Выбранный отрывок:
В результате летом 1915 года германские авиаторы стали хозяевами небес Западного фронта. Но не надолго.
Что же касается Германа Геринга, то он неизбежно должен был стать пилотом. Человек неукротимой энергии и неистощимого энтузиазма, он, обнаружив, что все возможности новой игры и нового рода деятельности исчерпаны, испытывал потребность перейти к другому занятию, новому приключению. Как прославившийся «воздушный гимнаст» на сиденье наблюдателя, Геринг стал на некоторое время темой разговоров за обеденными столами авиаторов всего Западного фронта. Но теперь, с возникновением новой и опасной формы войны в воздухе, героем дня стал пилот-истребитель. В газетах начали мелькать имена Иммельмана, Бельке и Гесса, когда с фронта стали приходить известия об одерживаемых ими победах, и Герингу очень хотелось, чтобы там появилось и его имя.
В июне 1915-го он прибыл во Фрейбург, чтобы пойти на курсы пилотов, и уже не первый раз в своей жизни превзошел всех остальных. Он совершал превосходные взлеты и посадки почти с самого начала (что не слишком удивительно, так как он достаточно часто видел, как это делает Лёрцер) и очень скоро стал проявлять способность к высшему пилотажу, чем произвел впечатление на инструкторов и заставил зеленеть от зависти своих однокурсников. Впоследствии Геринг хвастался, что был единственным на курсах, кто с самого начала обучения и до конца не разбил ни одного аэроплана.

Материал для работы:
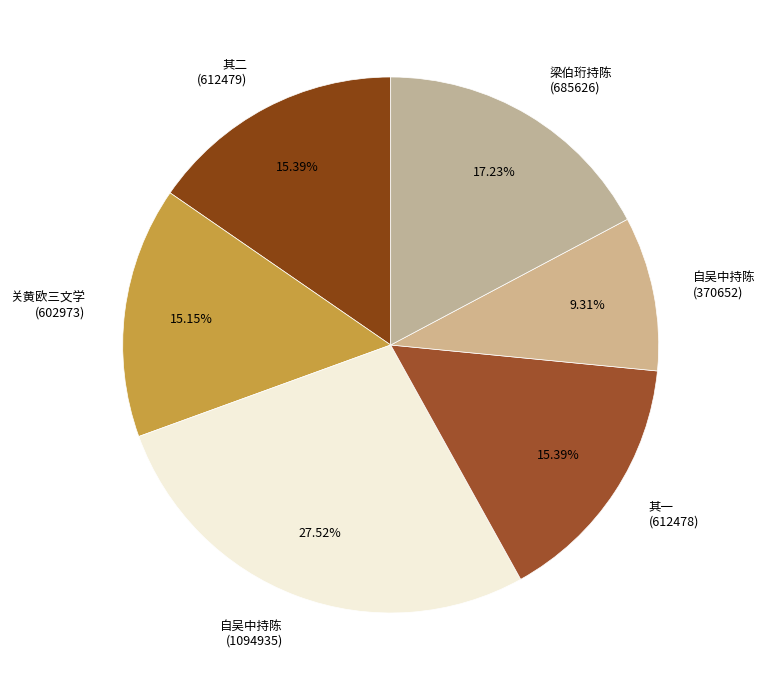

Do 梁伯珩持陈 (685626) and 其二 (612479) together represent more than half of the pie?

No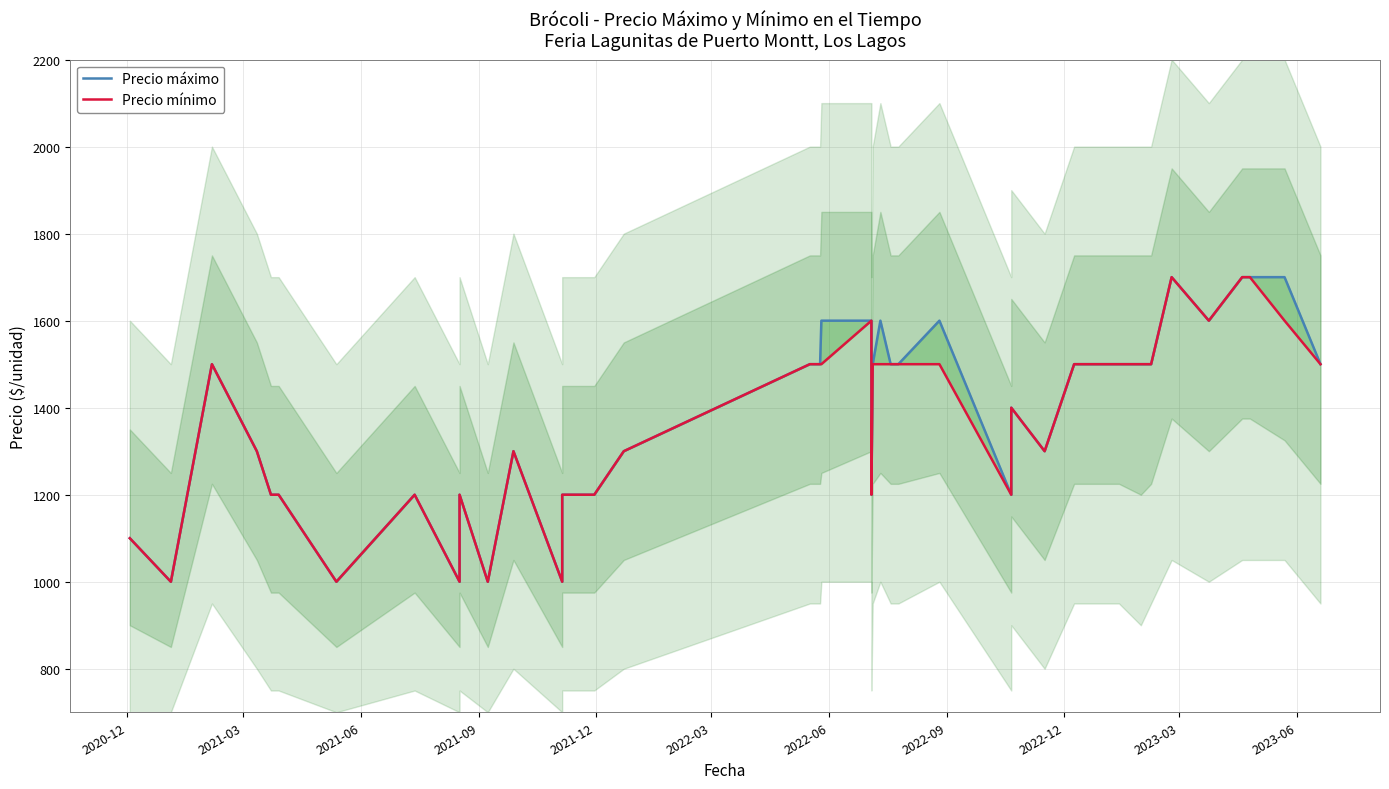

What is the value of the Precio máximo point at the 37th from the left?

1700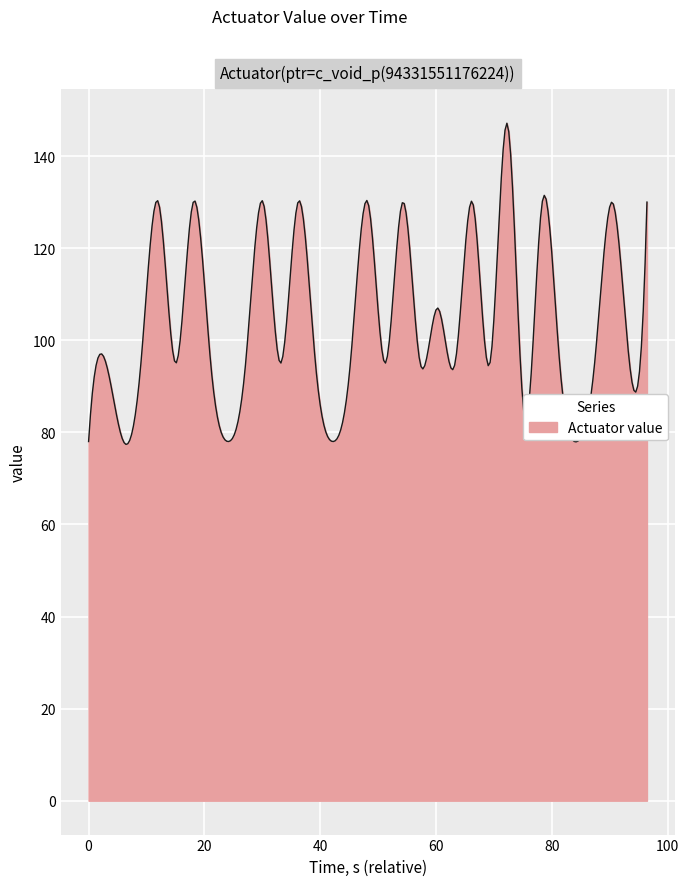

What is the smallest value displayed?

77.4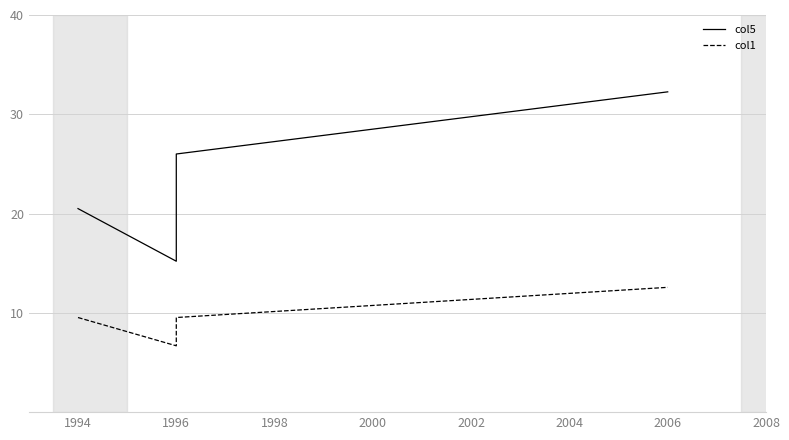

True or false: col1 has more than 2 interior local peaks.

False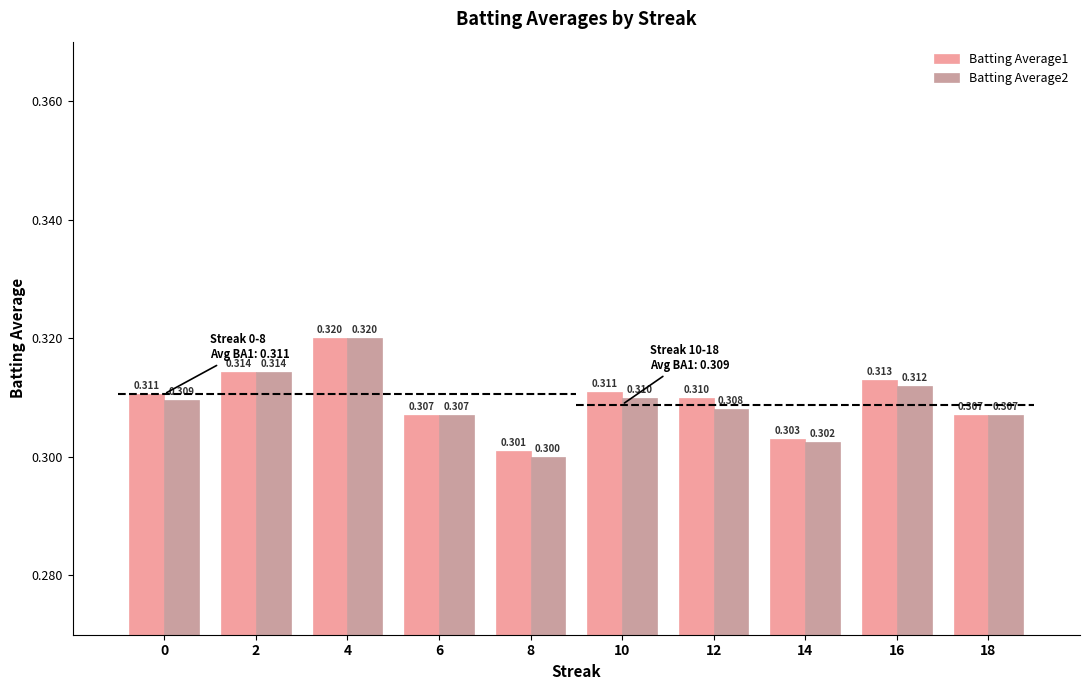

Which has a higher value, 16 or 18?

16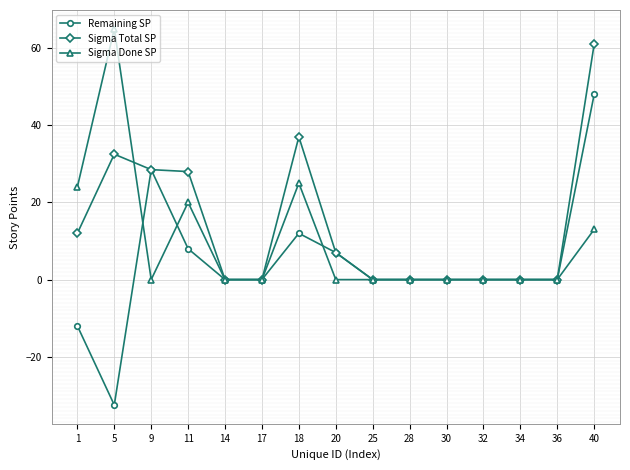

What is the maximum value shown in the chart?

65.0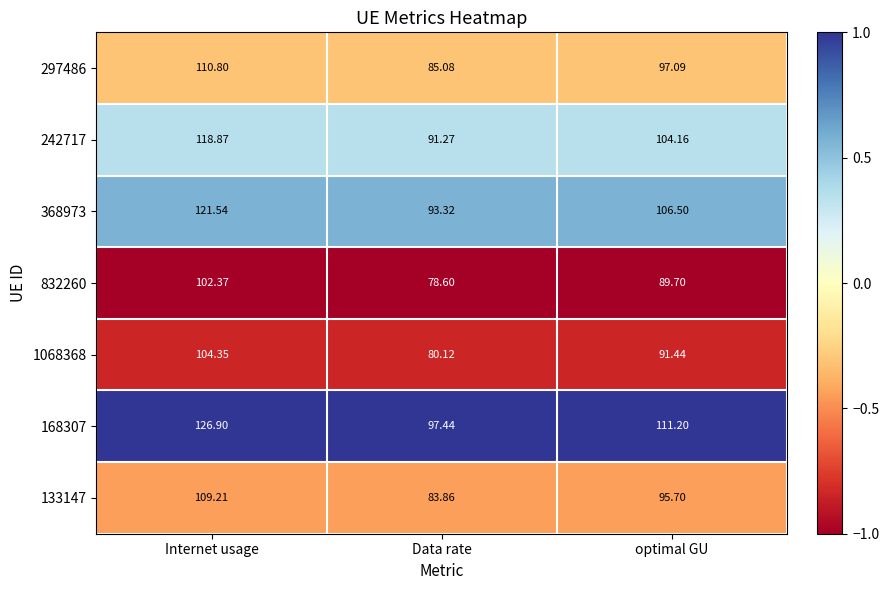

What is the spread (max minus min) of values at Internet usage?

24.5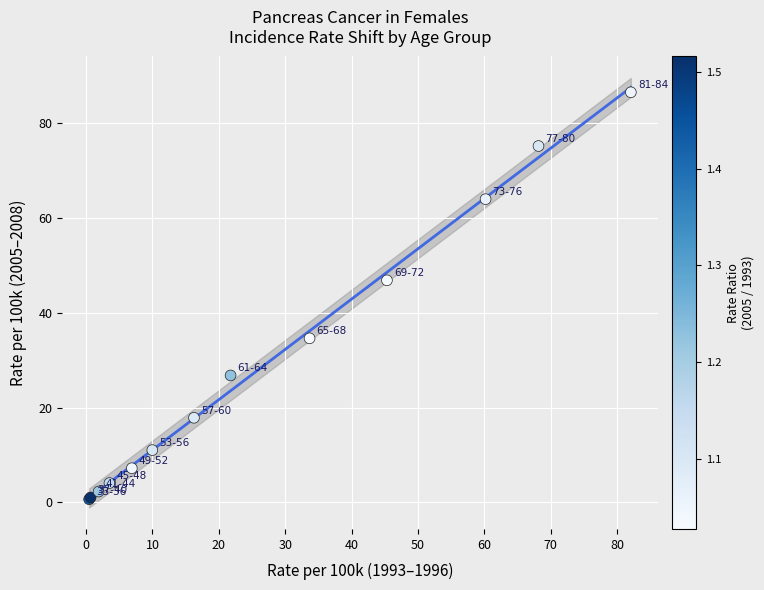

What Y value in the scatter plot is closest to 43?

46.8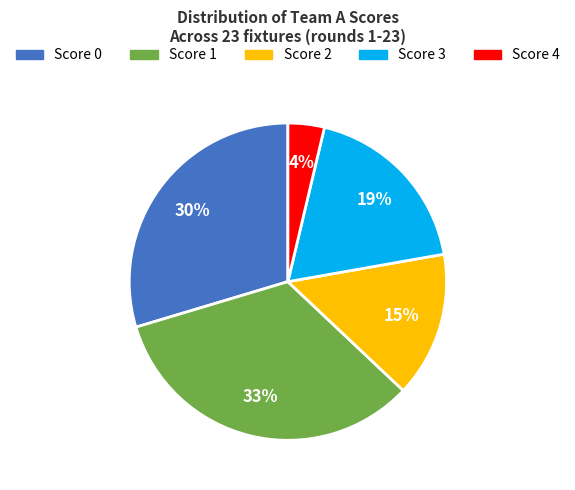

The Score 3 slice represents 19% of the pie. True or false?

True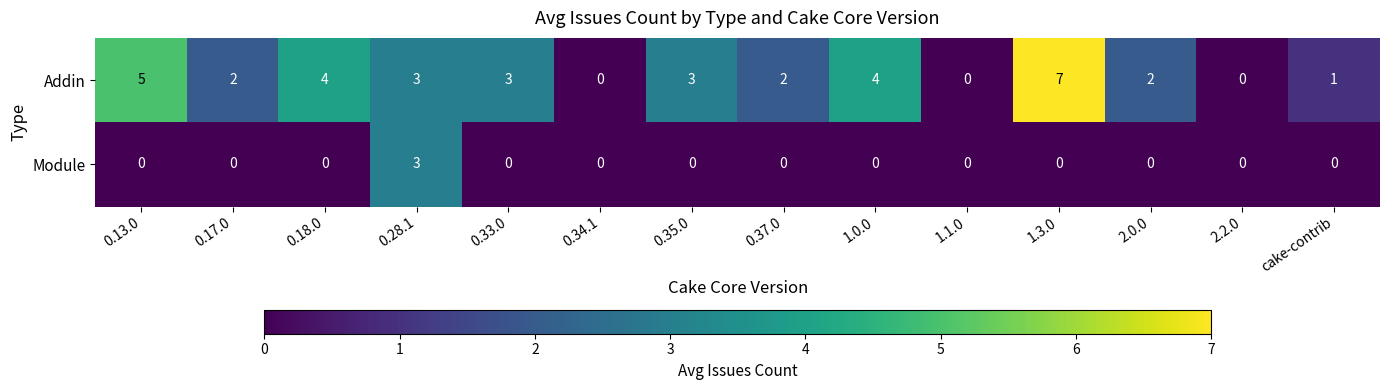

What is the total value across all series at 0.28.1?

6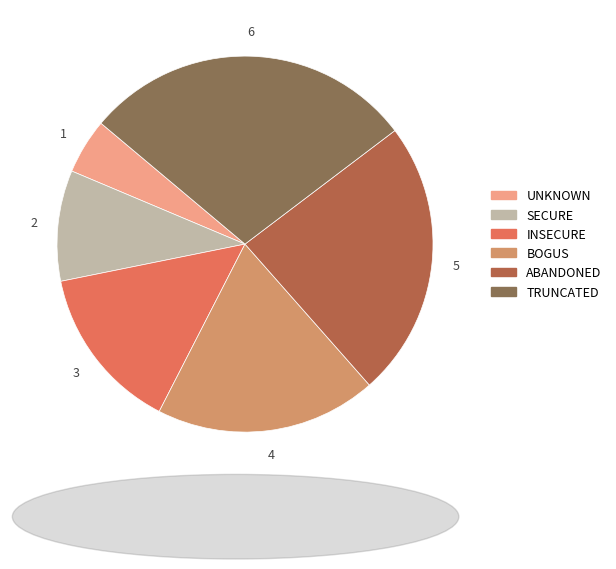

Rank the categories by value from lowest to highest.

UNKNOWN, SECURE, INSECURE, BOGUS, ABANDONED, TRUNCATED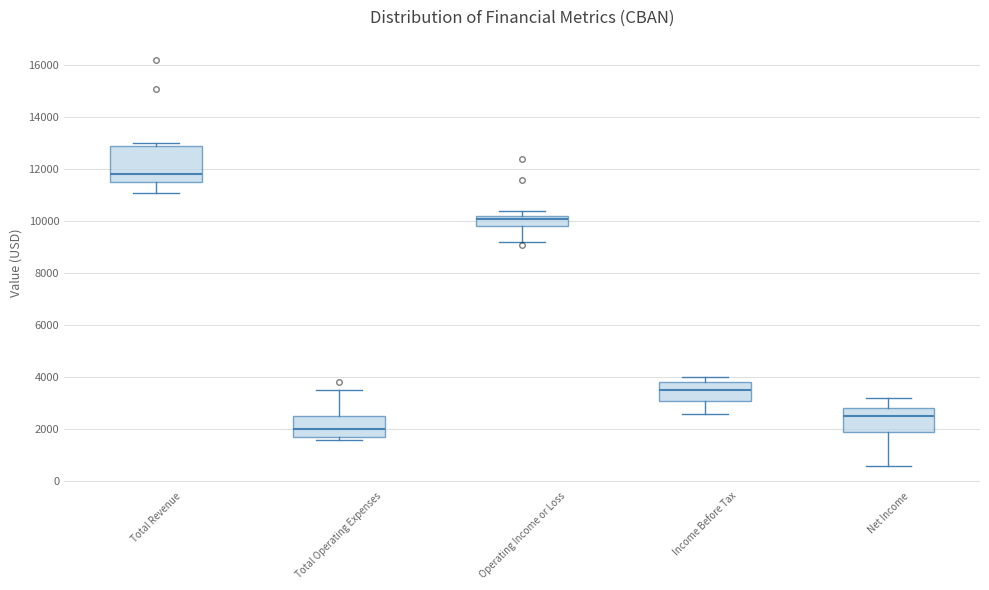

Which box has the lowest median line?

Total Operating Expenses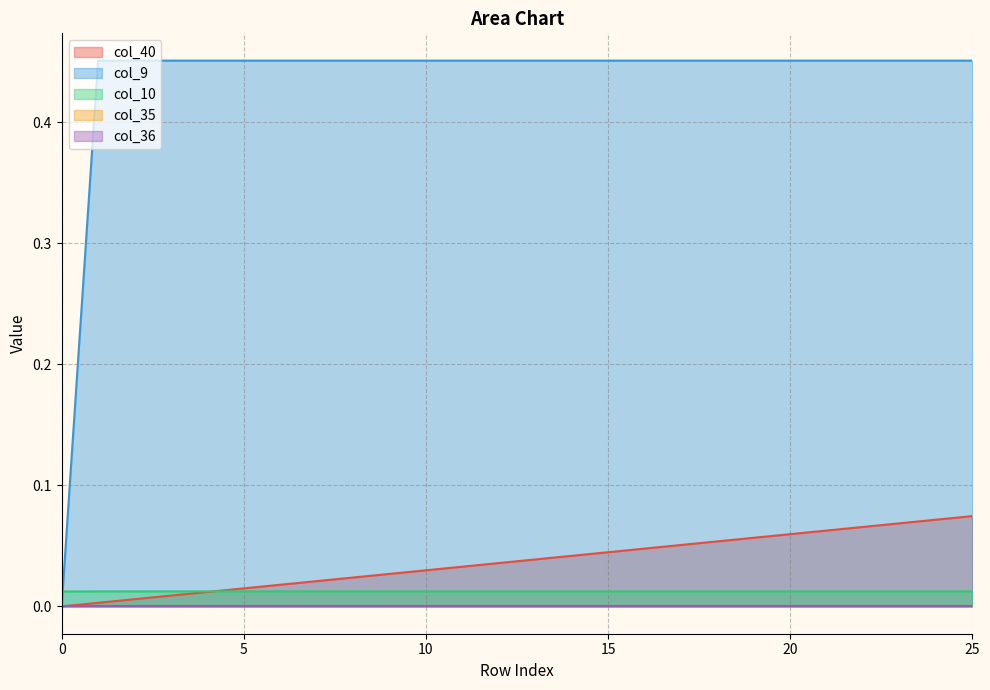

Is the value of col_40 at 9 greater than the value of col_9 at 13?

No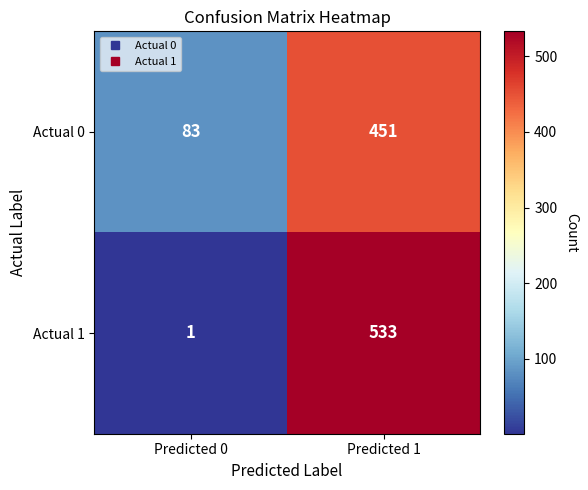

What is the total value across all series at Predicted 0?

84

Задание 1:
Изложите отрывок о Германе Геринге в двух предложениях.
Задание 2:
Продолжите отрывок о Германе Геринге, начав сразу после его последнего предложения.

Поле ответа 1:
Летом 1915 года германские авиаторы ненадолго стали хозяевами неба Западного фронта, а энергичный Герман Геринг, прославившийся как наблюдатель, захотел, чтобы его имя, как имена Иммельмана, Бельке и Гесса, появилось в газетах, и решил стать пилотом. В июне 1915 года он пошел на курсы пилотов во Фрейбурге, где превзошел всех, быстро освоив взлеты, посадки и высший пилотаж, и потом хвастался, что не разбил ни одного аэроплана.

Поле ответа 2:
В октябре 1915 года его определили в 5-ю истребительную эскадрилью, которая отправлялась на Западный фронт. Он летал всего третью неделю, когда у него состоялось столкновение с новым гигантским двухмоторным бомбардировщиком «хендли-пейджем», который англичане недавно ввели в действие в этом секторе фронта. Геринг заметил его огромный корпус, выплывший из тяжелого ноябрьского облака, и направился к нему, чтобы рассмотреть поближе, упустив из виду, что остальные пилоты его эскадрильи поспешно удалились. Они знали то, о чем Геринг, похоже, забыл: что эти новые бомбардировщики никогда не поднимаются в небо без сопровождения истребителей.
Едва он приблизился к «хендли-пейджу», как сообразил, что по нему стреляют из кабины на фюзеляже бомбардировщика, и, сделав крутой разворот, устремился на него, ведя огонь из пулемета. Стрелок упал вниз лицом, а мотор под одним крылом британца загорелся, но сам Геринг в то же мгновение подвергся яростному обстрелу звена «сопвичей», которые набросились на него со всех сторон. Сначала ему пробили крыло, затем бензобак, а потом он почувствовал, что пуля попала в него самого. Он инстинктивно попытался увести машину в облака, но та стала стремительно терять высоту. В его быстро меркнущем сознании мелькнула мысль, что он скоро может оказаться над территорией противника, и, на его счастье, глухой стук пуль, стреляющих по нему из окопов британцев, а также резкая боль в бедре вернули его в реальность.
Он сумел выровнять аэроплан и, дотянув на бреющем до германских позиций, рухнул прямо на кладбище. Ему повезло — кладбище находилось в расположении полевого лазарета, и если бы он упал в другом месте, то умер бы от потери крови. Его вынули из обломков аэроплана и поместили на операционный стол, где из бедра извлекли пулю и осколки кости. (Геринг, разумеется, об этом и не подозревал, но его бедру предстояло стать для него воистину «ахиллесовым».)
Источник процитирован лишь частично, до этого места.